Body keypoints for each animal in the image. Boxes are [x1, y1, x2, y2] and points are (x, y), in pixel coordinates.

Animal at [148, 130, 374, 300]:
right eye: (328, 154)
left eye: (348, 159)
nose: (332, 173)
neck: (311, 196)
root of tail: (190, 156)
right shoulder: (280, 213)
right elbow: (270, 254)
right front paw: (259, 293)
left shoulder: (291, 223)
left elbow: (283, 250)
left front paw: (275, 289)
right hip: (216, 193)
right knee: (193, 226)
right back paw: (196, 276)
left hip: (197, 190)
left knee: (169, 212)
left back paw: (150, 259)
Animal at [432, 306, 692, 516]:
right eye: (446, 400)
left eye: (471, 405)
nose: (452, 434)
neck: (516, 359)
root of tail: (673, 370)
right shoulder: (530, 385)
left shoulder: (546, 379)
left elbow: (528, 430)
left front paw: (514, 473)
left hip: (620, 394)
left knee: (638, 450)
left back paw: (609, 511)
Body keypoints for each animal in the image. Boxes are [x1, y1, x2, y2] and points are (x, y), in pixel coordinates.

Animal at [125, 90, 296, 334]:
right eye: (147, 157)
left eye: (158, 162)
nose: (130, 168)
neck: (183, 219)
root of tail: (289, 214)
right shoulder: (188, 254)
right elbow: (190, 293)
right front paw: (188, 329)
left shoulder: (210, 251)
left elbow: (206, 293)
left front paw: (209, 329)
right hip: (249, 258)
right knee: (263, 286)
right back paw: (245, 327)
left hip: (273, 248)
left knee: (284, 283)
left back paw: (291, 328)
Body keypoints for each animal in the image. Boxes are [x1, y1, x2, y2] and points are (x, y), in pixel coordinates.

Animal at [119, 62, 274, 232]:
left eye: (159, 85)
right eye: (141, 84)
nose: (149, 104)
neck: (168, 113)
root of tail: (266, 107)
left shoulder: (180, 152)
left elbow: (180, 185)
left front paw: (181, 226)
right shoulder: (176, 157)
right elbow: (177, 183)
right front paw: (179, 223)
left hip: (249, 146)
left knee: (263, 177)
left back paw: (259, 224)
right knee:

* TASK DETAILS *
Every record is to be retyped exactly as given.

* EXERCISE OUTPUT *
Body keypoints for each animal in the image. Boxes are [x1, y1, x2, y2] and points are (x, y), in pixel coordinates.

Animal at [148, 130, 374, 300]:
right eye: (328, 154)
left eye: (348, 159)
nose: (332, 173)
neck: (311, 196)
root of tail: (190, 156)
right shoulder: (280, 213)
right elbow: (270, 254)
right front paw: (259, 293)
left shoulder: (291, 223)
left elbow: (283, 250)
left front paw: (275, 289)
right hip: (216, 193)
right knee: (193, 226)
right back paw: (196, 276)
left hip: (197, 190)
left knee: (169, 212)
left back paw: (150, 259)
Animal at [432, 306, 692, 516]:
right eye: (446, 400)
left eye: (471, 405)
nose: (452, 434)
neck: (516, 359)
root of tail: (673, 370)
right shoulder: (530, 385)
left shoulder: (546, 379)
left elbow: (528, 430)
left front paw: (514, 473)
left hip: (620, 394)
left knee: (638, 450)
left back paw: (609, 511)
Body keypoints for each animal in the image. Boxes are [x1, y1, x2, y2] and points are (x, y), in pixel coordinates.

Animal at [125, 90, 296, 334]:
right eye: (147, 157)
left eye: (158, 162)
nose: (130, 168)
neck: (183, 219)
root of tail: (289, 214)
right shoulder: (188, 254)
right elbow: (190, 293)
right front paw: (188, 329)
left shoulder: (210, 251)
left elbow: (206, 293)
left front paw: (209, 329)
right hip: (249, 258)
right knee: (263, 286)
right back paw: (245, 327)
left hip: (273, 248)
left knee: (284, 283)
left back paw: (291, 328)
Body keypoints for each animal in the image. Boxes are [x1, y1, x2, y2] and points are (x, y), in pixel coordinates.

Animal at [119, 62, 274, 232]:
left eye: (159, 85)
right eye: (141, 84)
nose: (149, 104)
neck: (168, 113)
root of tail: (266, 107)
left shoulder: (180, 152)
left elbow: (180, 185)
left front paw: (181, 226)
right shoulder: (176, 157)
right elbow: (177, 183)
right front paw: (179, 223)
left hip: (249, 146)
left knee: (263, 177)
left back paw: (259, 224)
right knee:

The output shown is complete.